Records follow. Copy every line with "blue".
[[ RECORDS FOR THIS TASK open ]]
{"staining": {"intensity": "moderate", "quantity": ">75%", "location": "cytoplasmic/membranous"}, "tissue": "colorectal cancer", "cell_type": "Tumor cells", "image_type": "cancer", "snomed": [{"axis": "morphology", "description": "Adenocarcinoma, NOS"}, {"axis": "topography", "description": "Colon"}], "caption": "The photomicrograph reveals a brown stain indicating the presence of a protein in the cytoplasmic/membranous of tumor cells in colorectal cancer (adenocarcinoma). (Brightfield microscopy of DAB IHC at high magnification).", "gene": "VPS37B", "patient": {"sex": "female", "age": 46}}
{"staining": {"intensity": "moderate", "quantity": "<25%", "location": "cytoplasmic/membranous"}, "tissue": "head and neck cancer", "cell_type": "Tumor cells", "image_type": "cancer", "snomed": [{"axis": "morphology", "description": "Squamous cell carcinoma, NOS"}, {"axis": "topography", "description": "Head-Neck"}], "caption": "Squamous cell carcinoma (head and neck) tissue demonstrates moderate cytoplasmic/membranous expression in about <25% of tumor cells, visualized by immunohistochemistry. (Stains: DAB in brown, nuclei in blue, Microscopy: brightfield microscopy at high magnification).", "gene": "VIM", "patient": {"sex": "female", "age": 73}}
[[ RECORDS FOR THIS TASK closed ]]
[[ RECORDS FOR THIS TASK open ]]
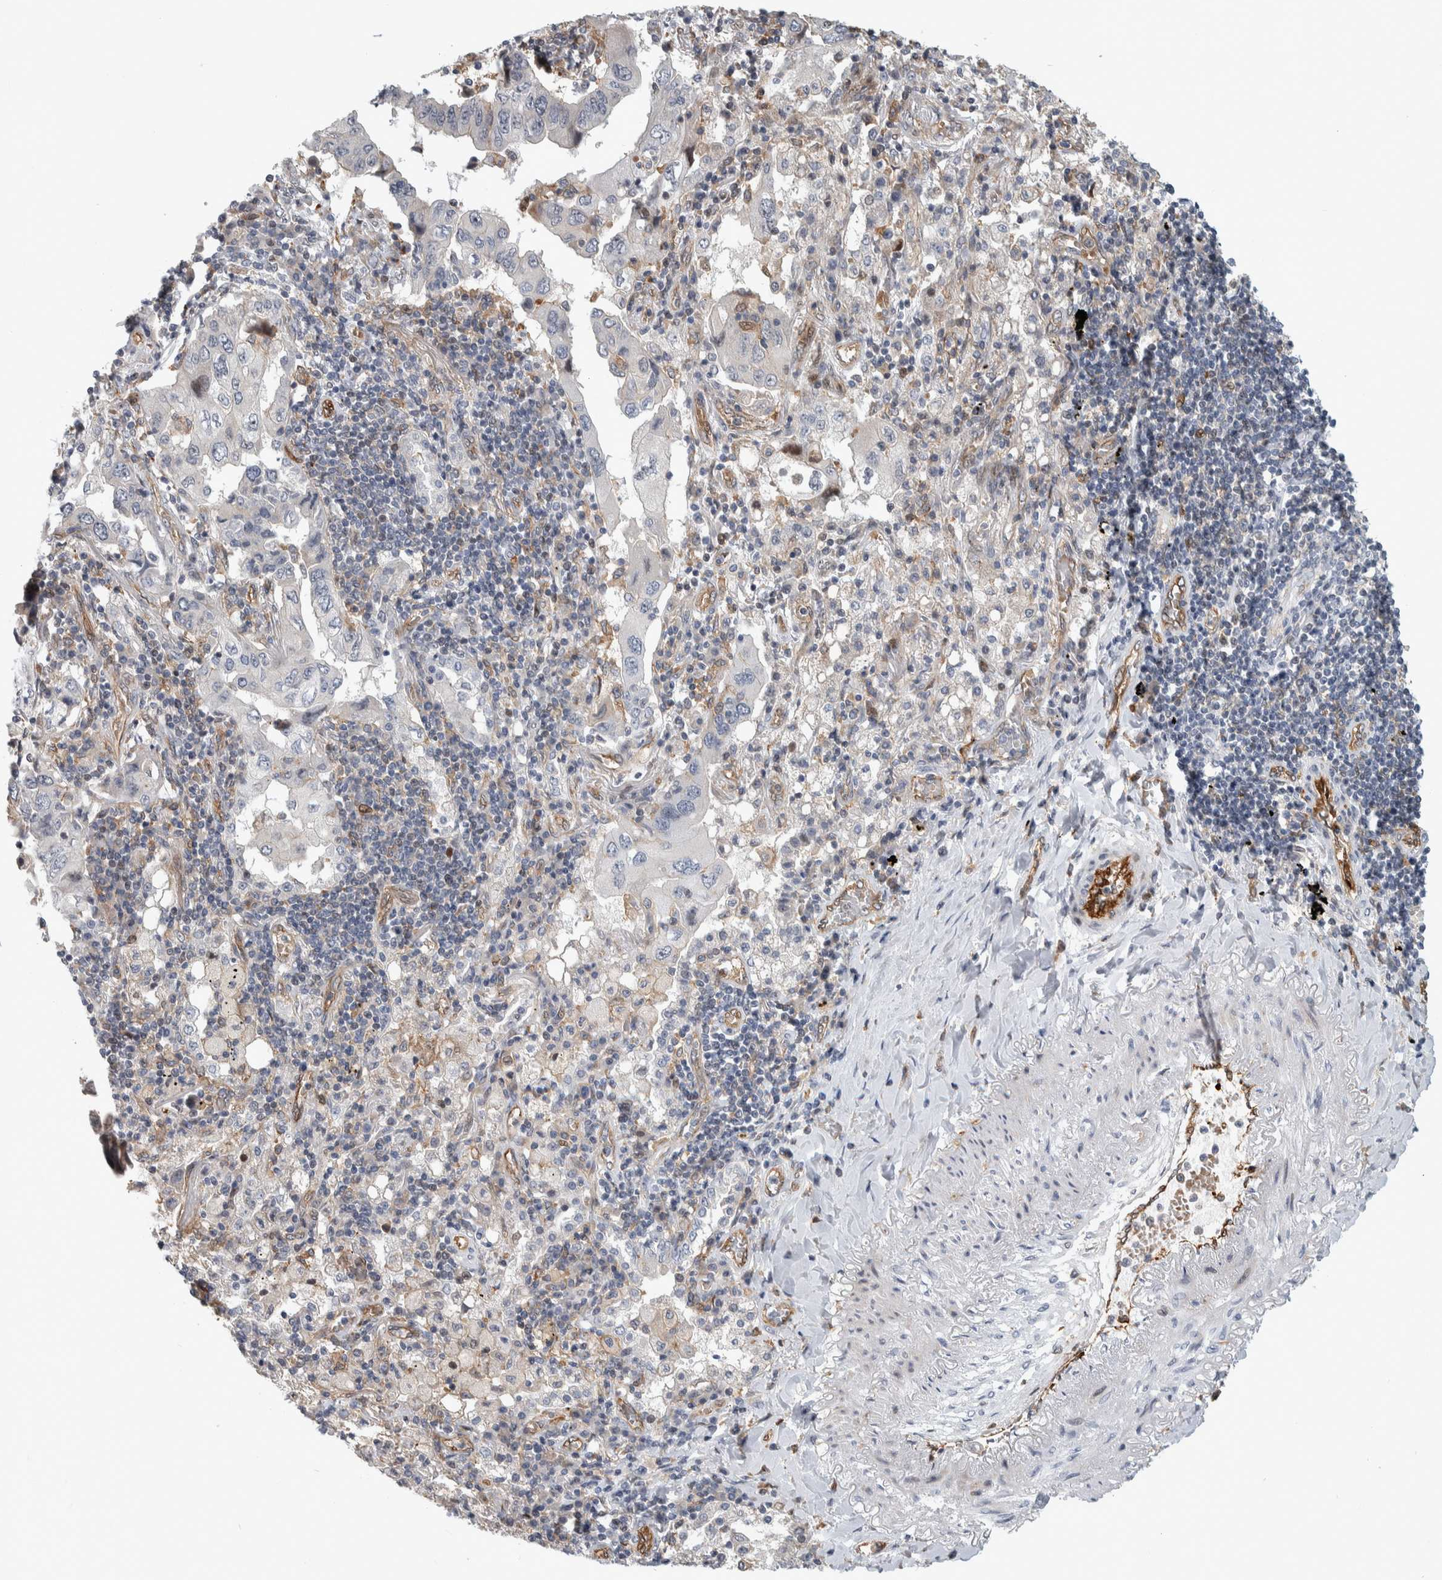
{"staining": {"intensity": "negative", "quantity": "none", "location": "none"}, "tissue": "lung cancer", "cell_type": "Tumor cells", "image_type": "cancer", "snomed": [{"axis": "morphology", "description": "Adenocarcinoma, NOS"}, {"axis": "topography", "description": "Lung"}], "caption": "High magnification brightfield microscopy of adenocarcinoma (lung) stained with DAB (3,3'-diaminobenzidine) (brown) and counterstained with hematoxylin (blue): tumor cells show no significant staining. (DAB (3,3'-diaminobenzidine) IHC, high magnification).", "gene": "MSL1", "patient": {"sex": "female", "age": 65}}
[[ RECORDS FOR THIS TASK closed ]]
### REPLY TO THE EXERCISE
{"staining": {"intensity": "moderate", "quantity": "<25%", "location": "cytoplasmic/membranous"}, "tissue": "head and neck cancer", "cell_type": "Tumor cells", "image_type": "cancer", "snomed": [{"axis": "morphology", "description": "Squamous cell carcinoma, NOS"}, {"axis": "topography", "description": "Head-Neck"}], "caption": "Squamous cell carcinoma (head and neck) tissue demonstrates moderate cytoplasmic/membranous expression in about <25% of tumor cells, visualized by immunohistochemistry. (Stains: DAB in brown, nuclei in blue, Microscopy: brightfield microscopy at high magnification).", "gene": "VIM", "patient": {"sex": "female", "age": 73}}
{"staining": {"intensity": "negative", "quantity": "none", "location": "none"}, "tissue": "lung cancer", "cell_type": "Tumor cells", "image_type": "cancer", "snomed": [{"axis": "morphology", "description": "Adenocarcinoma, NOS"}, {"axis": "topography", "description": "Lung"}], "caption": "High magnification brightfield microscopy of adenocarcinoma (lung) stained with DAB (3,3'-diaminobenzidine) (brown) and counterstained with hematoxylin (blue): tumor cells show no significant staining. (DAB (3,3'-diaminobenzidine) IHC, high magnification).", "gene": "MSL1", "patient": {"sex": "female", "age": 65}}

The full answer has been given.